Friday, April 16, 2010

website, not Web site -- rare revision from AP

It finally happened. Earth has fallen out of orbit. The blue moon, once a rarity, has now become every night’s moon.

The AP -- which hardly ever changes its stylebook at all, other than to add or rearrange – has changed its style on Web site, which is now website.

Hallelujah!

This is the day we’ve been waiting for. I didn’t think it would come so soon, though by some people’s estimates, it’s 10 years late.

So it’s website, not Web site – got it? As of today.

From Twitter, about an hour ago: @APStylebook "Responding to reader input, we are changing Web site to website. This appears on Stylebook Online today and in the 2010 book next month."

Thanks, Michelle Cwirko-Godycki, for alerting me.

OK, I'll ask: When can we change e-mail to email? I'm begging. Pleading, really. Let that be next.

***
P.S.

People have been asking me, "Why was it like that before?" Well, in 1995, it made more sense to say Web site than website. Back then, the Internet was called the World Wide Web and people actually used the term.

Most of the time, we called it the World Wide Wait.

It took many minutes for a page to load and when it finally got there, the info wasn't worth the time. The only browser was Netscape. The notion of an effective search engine was still just a gleam in a visionary's eye.

World Wide Web is a proper noun, like Spain. So the exact term back then was World Wide Web site, and only the most devoted geeks had the patience to visit one. And this was back in the day when "geek" wasn't a compliment.

In the AP's San Francisco bureau, I remember a summer evening in 1995 when a coworker showed me the World Wide Web. We had to turn on the lights ahead of us as we walked to a darkened section of the office where no one was sitting.

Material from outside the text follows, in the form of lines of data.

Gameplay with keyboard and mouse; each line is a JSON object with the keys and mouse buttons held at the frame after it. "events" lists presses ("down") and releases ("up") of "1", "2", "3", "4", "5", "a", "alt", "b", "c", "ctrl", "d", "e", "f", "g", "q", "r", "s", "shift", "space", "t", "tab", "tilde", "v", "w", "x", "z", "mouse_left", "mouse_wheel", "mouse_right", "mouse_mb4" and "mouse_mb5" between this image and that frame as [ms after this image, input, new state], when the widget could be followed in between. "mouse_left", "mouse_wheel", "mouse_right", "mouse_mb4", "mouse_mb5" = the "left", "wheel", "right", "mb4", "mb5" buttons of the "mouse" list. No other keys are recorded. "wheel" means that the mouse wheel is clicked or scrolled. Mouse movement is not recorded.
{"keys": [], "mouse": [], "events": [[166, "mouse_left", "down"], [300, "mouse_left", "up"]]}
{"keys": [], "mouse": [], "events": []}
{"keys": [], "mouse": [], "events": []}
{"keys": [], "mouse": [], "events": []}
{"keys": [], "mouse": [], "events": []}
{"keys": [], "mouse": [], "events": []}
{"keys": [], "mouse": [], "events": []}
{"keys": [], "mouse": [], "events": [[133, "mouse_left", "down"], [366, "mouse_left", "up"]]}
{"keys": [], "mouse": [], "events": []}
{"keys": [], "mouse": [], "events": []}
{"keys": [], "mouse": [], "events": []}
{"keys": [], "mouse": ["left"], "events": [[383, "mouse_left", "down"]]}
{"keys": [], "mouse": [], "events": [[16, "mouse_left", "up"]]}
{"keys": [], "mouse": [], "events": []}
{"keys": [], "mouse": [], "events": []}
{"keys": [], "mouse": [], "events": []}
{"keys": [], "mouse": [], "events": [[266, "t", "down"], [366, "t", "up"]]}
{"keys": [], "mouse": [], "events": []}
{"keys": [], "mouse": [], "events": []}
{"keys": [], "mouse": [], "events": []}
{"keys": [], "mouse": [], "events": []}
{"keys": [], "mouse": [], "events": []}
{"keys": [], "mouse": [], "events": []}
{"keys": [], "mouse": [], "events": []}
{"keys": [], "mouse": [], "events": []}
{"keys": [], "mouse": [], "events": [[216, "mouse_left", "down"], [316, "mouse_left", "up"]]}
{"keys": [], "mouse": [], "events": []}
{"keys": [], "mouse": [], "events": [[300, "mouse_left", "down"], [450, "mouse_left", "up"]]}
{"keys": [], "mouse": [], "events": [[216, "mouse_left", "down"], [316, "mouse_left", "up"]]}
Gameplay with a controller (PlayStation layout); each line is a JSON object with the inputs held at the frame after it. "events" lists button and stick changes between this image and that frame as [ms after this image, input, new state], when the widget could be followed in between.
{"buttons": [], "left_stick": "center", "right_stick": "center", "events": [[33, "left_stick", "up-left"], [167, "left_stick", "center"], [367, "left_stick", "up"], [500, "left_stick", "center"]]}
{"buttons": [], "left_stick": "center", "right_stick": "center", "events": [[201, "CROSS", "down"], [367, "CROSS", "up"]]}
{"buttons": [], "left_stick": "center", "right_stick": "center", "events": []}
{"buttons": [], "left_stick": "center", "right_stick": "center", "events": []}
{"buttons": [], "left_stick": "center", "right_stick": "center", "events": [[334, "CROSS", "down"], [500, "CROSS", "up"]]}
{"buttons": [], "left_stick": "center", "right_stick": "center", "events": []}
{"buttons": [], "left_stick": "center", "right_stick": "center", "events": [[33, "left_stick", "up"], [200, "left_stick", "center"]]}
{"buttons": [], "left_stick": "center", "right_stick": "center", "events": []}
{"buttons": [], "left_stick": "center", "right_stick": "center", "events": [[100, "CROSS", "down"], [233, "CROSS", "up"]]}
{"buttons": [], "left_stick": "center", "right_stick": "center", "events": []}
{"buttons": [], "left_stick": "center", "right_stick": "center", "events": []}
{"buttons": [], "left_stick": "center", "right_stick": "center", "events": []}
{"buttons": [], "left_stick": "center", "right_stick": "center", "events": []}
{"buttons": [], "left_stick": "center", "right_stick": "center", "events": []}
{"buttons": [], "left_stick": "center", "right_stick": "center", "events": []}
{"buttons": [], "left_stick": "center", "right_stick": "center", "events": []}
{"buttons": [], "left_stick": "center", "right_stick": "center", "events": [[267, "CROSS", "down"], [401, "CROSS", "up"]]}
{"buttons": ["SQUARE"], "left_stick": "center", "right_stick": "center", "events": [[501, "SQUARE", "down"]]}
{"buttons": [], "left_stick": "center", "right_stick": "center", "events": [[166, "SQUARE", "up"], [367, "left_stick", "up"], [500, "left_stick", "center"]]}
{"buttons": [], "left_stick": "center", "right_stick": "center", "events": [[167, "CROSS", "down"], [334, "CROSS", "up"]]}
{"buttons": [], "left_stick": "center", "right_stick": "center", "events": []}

She flipped some switches and did a little typing. Then we waited and waited, chatting and killing time but mostly waiting. Recognizable images eventually took shape on the screen. I can't remember what they were because they were about as useful to me as a speck of dust.

Now, a website is a fully formed concept in everyone's mind. Not only do the vast majority of us have personal experiences with websites, we feel crippled without them. The Internet is omniscient, omnipresent, interactive, social and highly personal.

It would have been nice if The AP had made this change in 2000, the dot-com bubble's peak. By then, Nasdaq had become an important stock index and Internet companies were making headlines every day. Surely, by then, anyone who didn't live in a cave knew about websites.

But -- I hate to say it (sorry, New Yorkers) -- The AP's headquarters is in New York City, which (fabulous though it is) is conservative -- in thinking, writing, editing, business attire and definitely enthusiasm about new technology. So California may have been ready in 2000, but NYC wasn't.

You'd think The AP could have done it in 2005. But then again, The AP aims to be as inclusive as possible. News should be easy to digest on a fast first read, by anyone. The AP errs on the side of immediate clarity. And maybe in 2005 there were still a few elderly people in small towns in Idaho who didn't know about websites.

In The AP's defense, one of the reasons AP style is an industry standard is because it doesn't flip-flop with the times.

Also in The AP's defense, it was way ahead of the rest of the world in technology innovation of its own and always has been. Six competing newspapers (in NYC) founded The Associated Press in 1848 so they could share the costs of a crazy new technology called the telegraph.